Instructions to follow: Exactly as written, output each of the lines below, with no images.
(Beginning of Source records)
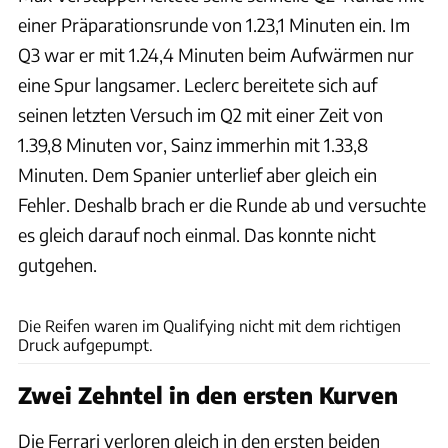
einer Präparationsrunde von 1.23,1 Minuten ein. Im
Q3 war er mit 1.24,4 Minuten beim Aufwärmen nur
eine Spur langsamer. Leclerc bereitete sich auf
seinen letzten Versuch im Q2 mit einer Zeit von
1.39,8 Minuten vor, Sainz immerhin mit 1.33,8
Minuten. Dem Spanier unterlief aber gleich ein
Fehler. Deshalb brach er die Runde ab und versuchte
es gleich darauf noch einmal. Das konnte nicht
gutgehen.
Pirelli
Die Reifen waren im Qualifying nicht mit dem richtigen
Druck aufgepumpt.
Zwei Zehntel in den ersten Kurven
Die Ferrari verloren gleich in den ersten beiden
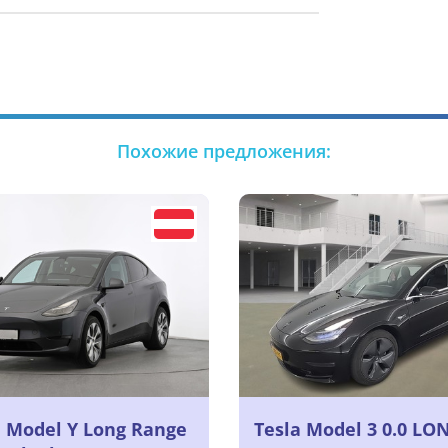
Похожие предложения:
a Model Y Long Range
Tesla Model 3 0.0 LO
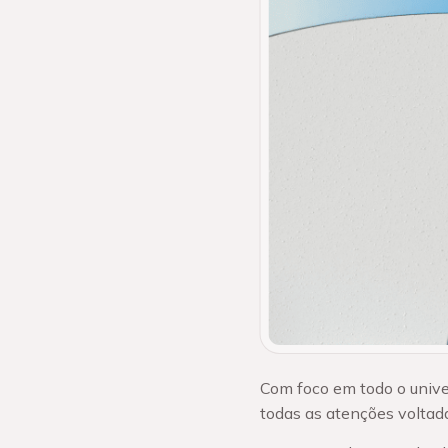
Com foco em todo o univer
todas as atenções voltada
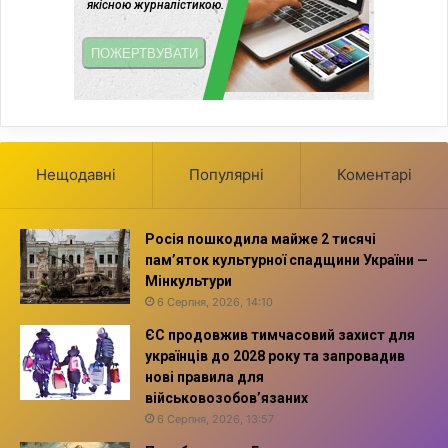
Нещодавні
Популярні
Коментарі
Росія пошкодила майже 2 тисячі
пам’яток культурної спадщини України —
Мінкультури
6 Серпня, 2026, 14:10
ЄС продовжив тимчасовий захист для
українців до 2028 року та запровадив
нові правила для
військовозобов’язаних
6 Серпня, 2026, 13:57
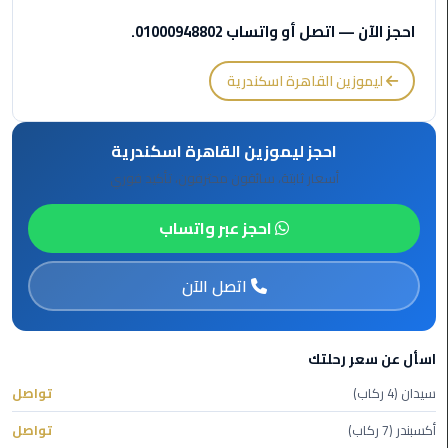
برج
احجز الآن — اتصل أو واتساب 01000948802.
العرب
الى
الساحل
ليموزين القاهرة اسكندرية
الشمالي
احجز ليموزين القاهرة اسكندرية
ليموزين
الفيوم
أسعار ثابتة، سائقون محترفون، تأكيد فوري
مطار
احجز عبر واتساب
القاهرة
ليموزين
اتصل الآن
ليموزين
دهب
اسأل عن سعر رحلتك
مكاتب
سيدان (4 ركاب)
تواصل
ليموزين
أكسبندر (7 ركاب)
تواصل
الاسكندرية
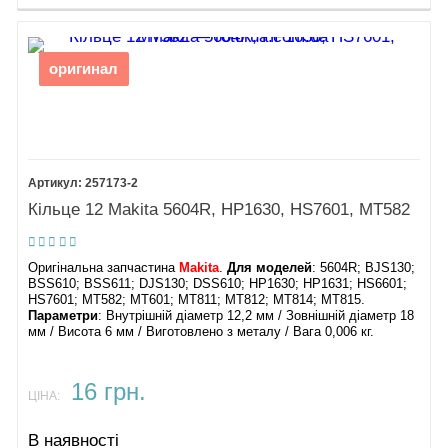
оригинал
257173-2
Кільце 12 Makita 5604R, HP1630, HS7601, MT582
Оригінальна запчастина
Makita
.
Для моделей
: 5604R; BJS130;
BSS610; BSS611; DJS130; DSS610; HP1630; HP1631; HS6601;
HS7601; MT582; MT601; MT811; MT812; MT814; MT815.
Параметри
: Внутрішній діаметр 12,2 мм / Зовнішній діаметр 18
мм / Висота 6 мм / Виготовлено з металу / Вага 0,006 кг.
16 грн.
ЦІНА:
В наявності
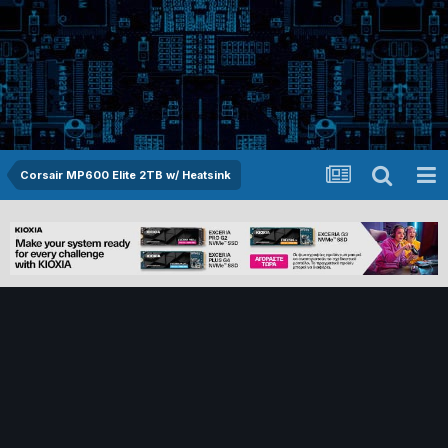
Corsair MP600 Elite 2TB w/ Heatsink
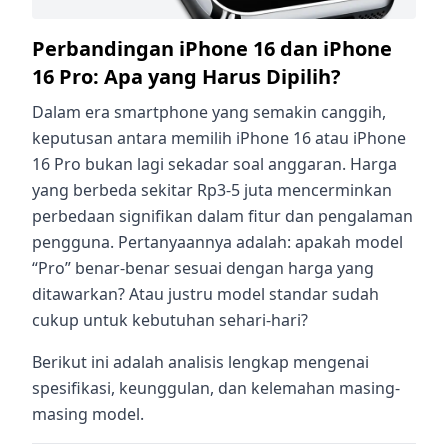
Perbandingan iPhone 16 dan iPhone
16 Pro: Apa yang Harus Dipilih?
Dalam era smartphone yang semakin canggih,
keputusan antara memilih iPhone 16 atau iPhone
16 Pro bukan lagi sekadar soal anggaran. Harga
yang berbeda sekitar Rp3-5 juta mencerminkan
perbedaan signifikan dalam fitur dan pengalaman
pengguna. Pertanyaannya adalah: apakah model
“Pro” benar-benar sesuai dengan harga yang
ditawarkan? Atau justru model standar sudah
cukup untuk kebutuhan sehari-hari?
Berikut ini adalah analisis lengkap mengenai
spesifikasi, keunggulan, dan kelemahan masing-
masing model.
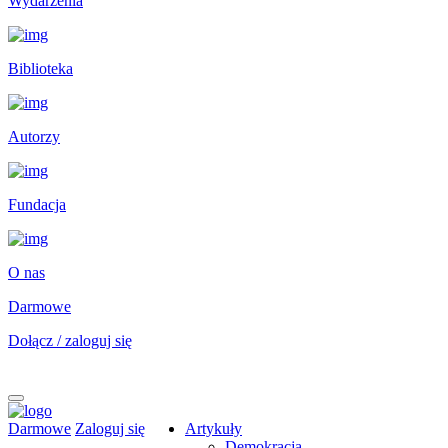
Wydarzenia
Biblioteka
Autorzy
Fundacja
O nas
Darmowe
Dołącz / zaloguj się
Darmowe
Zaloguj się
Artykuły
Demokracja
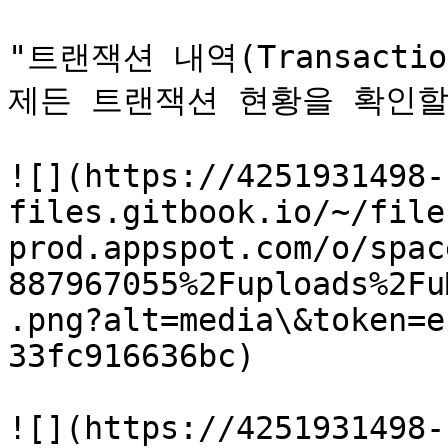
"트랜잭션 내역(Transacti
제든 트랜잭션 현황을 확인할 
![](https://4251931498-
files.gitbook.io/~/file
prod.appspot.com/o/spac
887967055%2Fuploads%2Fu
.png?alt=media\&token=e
(End of Source records)
Solution to this task:
einer Präparationsrunde von 1.23,1 Minuten ein. Im
Q3 war er mit 1.24,4 Minuten beim Aufwärmen nur
eine Spur langsamer. Leclerc bereitete sich auf
seinen letzten Versuch im Q2 mit einer Zeit von
1.39,8 Minuten vor, Sainz immerhin mit 1.33,8
Minuten. Dem Spanier unterlief aber gleich ein
Fehler. Deshalb brach er die Runde ab und versuchte
es gleich darauf noch einmal. Das konnte nicht
gutgehen.
Pirelli
Die Reifen waren im Qualifying nicht mit dem richtigen
Druck aufgepumpt.
Zwei Zehntel in den ersten Kurven
Die Ferrari verloren gleich in den ersten beiden
Похожие предложения:
a Model Y Long Range
Tesla Model 3 0.0 LO
Com foco em todo o univer
todas as atenções voltada
Нещодавні
Популярні
Коментарі
Росія пошкодила майже 2 тисячі
пам’яток культурної спадщини України —
Мінкультури
6 Серпня, 2026, 14:10
ЄС продовжив тимчасовий захист для
українців до 2028 року та запровадив
нові правила для
військовозобов’язаних
6 Серпня, 2026, 13:57
برج
احجز الآن — اتصل أو واتساب 01000948802.
العرب
الى
الساحل
ليموزين القاهرة اسكندرية
الشمالي
احجز ليموزين القاهرة اسكندرية
ليموزين
الفيوم
أسعار ثابتة، سائقون محترفون، تأكيد فوري
مطار
احجز عبر واتساب
القاهرة
ليموزين
اتصل الآن
ليموزين
دهب
اسأل عن سعر رحلتك
مكاتب
سيدان (4 ركاب)
تواصل
ليموزين
أكسبندر (7 ركاب)
تواصل
الاسكندرية
оригинал
257173-2
Кільце 12 Makita 5604R, HP1630, HS7601, MT582
Оригінальна запчастина
Makita
.
Для моделей
: 5604R; BJS130;
BSS610; BSS611; DJS130; DSS610; HP1630; HP1631; HS6601;
HS7601; MT582; MT601; MT811; MT812; MT814; MT815.
Параметри
: Внутрішній діаметр 12,2 мм / Зовнішній діаметр 18
мм / Висота 6 мм / Виготовлено з металу / Вага 0,006 кг.
16 грн.
ЦІНА:
В наявності
Corsair MP600 Elite 2TB w/ Heatsink
Perbandingan iPhone 16 dan iPhone
16 Pro: Apa yang Harus Dipilih?
Dalam era smartphone yang semakin canggih,
keputusan antara memilih iPhone 16 atau iPhone
16 Pro bukan lagi sekadar soal anggaran. Harga
yang berbeda sekitar Rp3-5 juta mencerminkan
perbedaan signifikan dalam fitur dan pengalaman
pengguna. Pertanyaannya adalah: apakah model
“Pro” benar-benar sesuai dengan harga yang
ditawarkan? Atau justru model standar sudah
cukup untuk kebutuhan sehari-hari?
Berikut ini adalah analisis lengkap mengenai
spesifikasi, keunggulan, dan kelemahan masing-
masing model.
Wydarzenia
Biblioteka
Autorzy
Fundacja
O nas
Darmowe
Dołącz / zaloguj się
Darmowe
Zaloguj się
Artykuły
Demokracja
"트랜잭션 내역(Transacti
제든 트랜잭션 현황을 확인할 
![](https://4251931498-
files.gitbook.io/~/file
prod.appspot.com/o/spac
887967055%2Fuploads%2Fu
.png?alt=media\&token=e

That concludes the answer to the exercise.